Texto para analizar:
Dentro de los que apuestan por negarle al Gobierno provisional la legitimidad para iniciar la ratificación de los tratados internacionales se encuentra el catedrático en la misma área de la Universidad de Oviedo, Javier Andrés González. Opina: "Los tratados internacionales implican decisiones políticas de gran trascendencia. Consecuentemente, excede de los actos de mera gestión. Es comprensible. La decisión de negociar un tratado internacional es una decisión política de a qué nos dirigimos y sobre qué negociamos". A pesar de que se necesite el visto bueno de las Cortes y no sea una decisión unilateral del Ejecutivo, González considera que cualquier medida en la que esté involucrado el Gobierno y que comprometa el futuro del país debe estar paralizada. Ni aunque se haya firmado: "Con respecto al Acuerdo de París, en lo que corresponde a la participación de España como Estado, yo creo que esa decisión no se podría tomar. España, cuando lo firma, dice: 'Sé de qué va el tratado y me voy a tomar un tiempo para ver si me comprometo o no'. Pero la ratificación es una decisión de mayor trascendencia".

Material entregado:
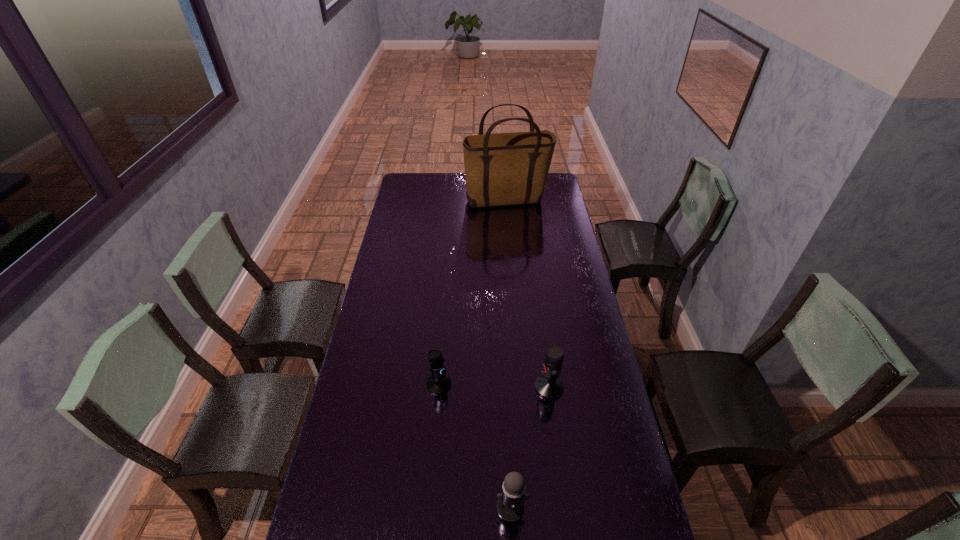
This screenshot has height=540, width=960. In order to click on vacant point located between the shortest object and the rightmost microphone in this screenshot , I will do `click(494, 386)`.

This screenshot has height=540, width=960. Identify the location of free area in between the nearest microphone and the rightmost microphone. (530, 447).

Locate an element on the screen. The height and width of the screenshot is (540, 960). free space between the tote bag and the leftmost microphone is located at coordinates 473,292.

Image resolution: width=960 pixels, height=540 pixels. What are the coordinates of `vacant area between the rightmost microphone and the nearest object` in the screenshot? It's located at (530, 447).

What are the coordinates of `unoccupied position between the nearest object and the rightmost microphone` in the screenshot? It's located at (530, 447).

At what (x,y) coordinates should I click in order to perform the action: click on blank region between the rightmost microphone and the shortest object. Please return your answer as a coordinate pair (x, y). The image size is (960, 540). Looking at the image, I should click on (494, 386).

The image size is (960, 540). What are the coordinates of `free spot between the nearest object and the rightmost microphone` in the screenshot? It's located at (530, 447).

What are the coordinates of `vacant space that is in between the shortest object and the rightmost microphone` in the screenshot? It's located at (494, 386).

The width and height of the screenshot is (960, 540). Identify the location of vacant area that lies between the nearest object and the farthest object. (509, 354).

Where is `object that stands as the third closest to the nearest microphone`? The height and width of the screenshot is (540, 960). object that stands as the third closest to the nearest microphone is located at coordinates (502, 169).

Tarea a realizar: Según el texto sobre los tratados internacionales, ¿en qué universidad es catedrático Javier Andrés González?

Tu solución: En la Universidad de Oviedo.